Las respuestas son menos simples de lo que parecen. Para las organizaciones sin fines de lucro, incluida SyriaUntold, que depende principalmente de ONGs para producir contenido, no es fácil encontrar fondos para cubrir ciertos temas, como el medio ambiente. A veces, estas propuestas son rechazadas con respuestas como: “No estamos seguros de que los sirios estén interesados” o “¿Podría darnos una propuesta sobre derechos humanos o cuestiones más políticas?”.
Este frecuente rechazo, cuando se trata del compromiso con ciertos temas, expone una posición opuesta pero igualmente problemática y orientalista. Los sirios —y quizás los árabes en general— tienen derecho a hablar solo cuando se trata de política, guerra y derechos humanos. A menudo se limitan al rol de testigos presenciales y se les fetichiza como narradores locales. Frecuentemente son aceptados como contribuyentes al debate sólo cuando se trata de ‘sus’ temas — la guerra y la política — y no otros, como el cambio ambiental, las visiones del futuro o la política global.
Podemos llamar a esta paradoja cultural el ‘síndrome de Palmyra’, un fenómeno que se extiende a una miríada de temas. En su introducción a nuestro archivo sobre queerness [n.d.t.: término en inglés referido a la identidad sexual o de género que se aleja de la norma cis-heterosexual] y la revolución siria, el activista e investigador Fadi Saleh recuerda cómo las demandas de los sirios LGBTIQ de ser incluidos en la agenda fueron a menudo rechazadas con la justificación de que ‘su momento no es ahora’.

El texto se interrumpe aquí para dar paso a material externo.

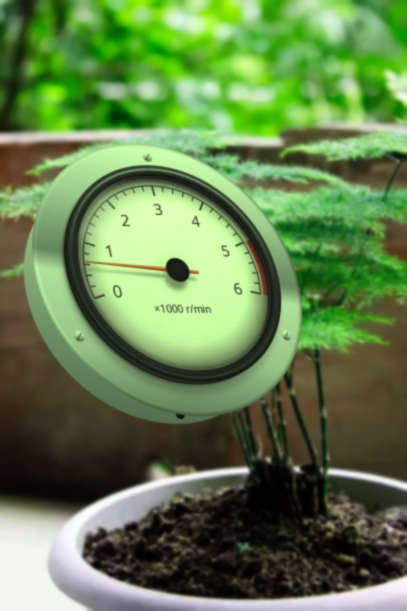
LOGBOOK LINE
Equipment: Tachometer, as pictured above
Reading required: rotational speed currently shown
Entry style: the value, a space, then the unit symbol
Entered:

Los sirios deberían reclamar su derecho a hablar sobre estos temas, incluida, quizás, la importancia de su herencia cultural. Asimismo, deberían hacerlo en sus propios términos, sin dejar estas conversaciones a personas que las abordarían a través de lentes inevitablemente extranjeros y, a menudo, orientalistas.
Esto significa iniciar estas conversaciones de una manera que reconozca el lugar de estos temas frente a otros, más relevantes ¿Es posible hablar sobre cuestiones medioambientales en Siria y sus efectos en la vida de la gente común, sin ignorar el hecho de que los derechos humanos, la opresión, la matanza y el desplazamiento siempre deben tener prioridad? Y si la respuesta es sí, ¿cómo podemos plantear estas conversaciones de una forma ética y relevante?
Todas estas preguntas son difíciles de responder y el debate está abierto. Después de una década de revolución, guerra y desplazamiento en Siria, la paradoja debería ser discutida y los sirios deberían reclamar el derecho a hablar sobre lo que ellos mismos consideran relevante.